Leaving nothing out, set down all the data exactly.

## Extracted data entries

----------------

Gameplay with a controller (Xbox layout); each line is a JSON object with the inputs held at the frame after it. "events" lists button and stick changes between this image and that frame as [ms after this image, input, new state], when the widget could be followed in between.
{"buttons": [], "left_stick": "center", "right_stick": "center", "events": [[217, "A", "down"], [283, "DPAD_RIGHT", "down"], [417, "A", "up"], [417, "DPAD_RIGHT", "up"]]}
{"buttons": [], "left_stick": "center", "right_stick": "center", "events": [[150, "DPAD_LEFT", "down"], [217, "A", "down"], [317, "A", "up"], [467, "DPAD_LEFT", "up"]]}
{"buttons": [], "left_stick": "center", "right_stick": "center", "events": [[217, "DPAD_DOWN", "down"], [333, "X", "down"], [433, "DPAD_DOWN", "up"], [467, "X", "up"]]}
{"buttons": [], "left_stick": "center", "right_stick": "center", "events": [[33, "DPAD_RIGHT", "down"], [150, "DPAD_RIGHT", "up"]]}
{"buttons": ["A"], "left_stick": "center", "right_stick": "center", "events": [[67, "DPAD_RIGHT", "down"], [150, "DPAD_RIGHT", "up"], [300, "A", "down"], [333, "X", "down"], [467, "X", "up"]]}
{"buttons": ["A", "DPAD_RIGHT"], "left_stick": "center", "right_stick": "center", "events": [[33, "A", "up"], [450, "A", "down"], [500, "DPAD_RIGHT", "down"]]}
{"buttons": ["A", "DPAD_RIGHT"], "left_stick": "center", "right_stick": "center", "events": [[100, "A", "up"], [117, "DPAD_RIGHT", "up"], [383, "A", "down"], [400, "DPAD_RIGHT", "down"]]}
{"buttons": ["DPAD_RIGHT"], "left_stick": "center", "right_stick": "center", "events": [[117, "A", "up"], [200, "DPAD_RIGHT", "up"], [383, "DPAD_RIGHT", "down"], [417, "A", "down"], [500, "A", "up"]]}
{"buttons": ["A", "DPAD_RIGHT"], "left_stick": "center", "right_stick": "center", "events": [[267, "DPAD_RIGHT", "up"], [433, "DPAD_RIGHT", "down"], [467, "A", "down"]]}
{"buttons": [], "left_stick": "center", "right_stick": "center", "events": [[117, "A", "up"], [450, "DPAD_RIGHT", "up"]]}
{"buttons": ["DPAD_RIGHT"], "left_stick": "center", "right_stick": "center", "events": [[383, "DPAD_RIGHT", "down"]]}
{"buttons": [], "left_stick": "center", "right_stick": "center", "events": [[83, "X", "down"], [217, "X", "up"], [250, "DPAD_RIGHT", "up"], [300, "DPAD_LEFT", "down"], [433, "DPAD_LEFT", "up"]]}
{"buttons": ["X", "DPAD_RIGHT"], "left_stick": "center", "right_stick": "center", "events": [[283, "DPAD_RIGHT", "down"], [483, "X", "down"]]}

----------------

## TASK SOLUTION
Gameplay with a controller (Xbox layout); each line is a JSON object with the inputs held at the frame after it. "events" lists button and stick changes between this image and that frame as [ms after this image, input, new state], when the widget could be followed in between.
{"buttons": [], "left_stick": "center", "right_stick": "center", "events": [[217, "A", "down"], [283, "DPAD_RIGHT", "down"], [417, "A", "up"], [417, "DPAD_RIGHT", "up"]]}
{"buttons": [], "left_stick": "center", "right_stick": "center", "events": [[150, "DPAD_LEFT", "down"], [217, "A", "down"], [317, "A", "up"], [467, "DPAD_LEFT", "up"]]}
{"buttons": [], "left_stick": "center", "right_stick": "center", "events": [[217, "DPAD_DOWN", "down"], [333, "X", "down"], [433, "DPAD_DOWN", "up"], [467, "X", "up"]]}
{"buttons": [], "left_stick": "center", "right_stick": "center", "events": [[33, "DPAD_RIGHT", "down"], [150, "DPAD_RIGHT", "up"]]}
{"buttons": ["A"], "left_stick": "center", "right_stick": "center", "events": [[67, "DPAD_RIGHT", "down"], [150, "DPAD_RIGHT", "up"], [300, "A", "down"], [333, "X", "down"], [467, "X", "up"]]}
{"buttons": ["A", "DPAD_RIGHT"], "left_stick": "center", "right_stick": "center", "events": [[33, "A", "up"], [450, "A", "down"], [500, "DPAD_RIGHT", "down"]]}
{"buttons": ["A", "DPAD_RIGHT"], "left_stick": "center", "right_stick": "center", "events": [[100, "A", "up"], [117, "DPAD_RIGHT", "up"], [383, "A", "down"], [400, "DPAD_RIGHT", "down"]]}
{"buttons": ["DPAD_RIGHT"], "left_stick": "center", "right_stick": "center", "events": [[117, "A", "up"], [200, "DPAD_RIGHT", "up"], [383, "DPAD_RIGHT", "down"], [417, "A", "down"], [500, "A", "up"]]}
{"buttons": ["A", "DPAD_RIGHT"], "left_stick": "center", "right_stick": "center", "events": [[267, "DPAD_RIGHT", "up"], [433, "DPAD_RIGHT", "down"], [467, "A", "down"]]}
{"buttons": [], "left_stick": "center", "right_stick": "center", "events": [[117, "A", "up"], [450, "DPAD_RIGHT", "up"]]}
{"buttons": ["DPAD_RIGHT"], "left_stick": "center", "right_stick": "center", "events": [[383, "DPAD_RIGHT", "down"]]}
{"buttons": [], "left_stick": "center", "right_stick": "center", "events": [[83, "X", "down"], [217, "X", "up"], [250, "DPAD_RIGHT", "up"], [300, "DPAD_LEFT", "down"], [433, "DPAD_LEFT", "up"]]}
{"buttons": ["X", "DPAD_RIGHT"], "left_stick": "center", "right_stick": "center", "events": [[283, "DPAD_RIGHT", "down"], [483, "X", "down"]]}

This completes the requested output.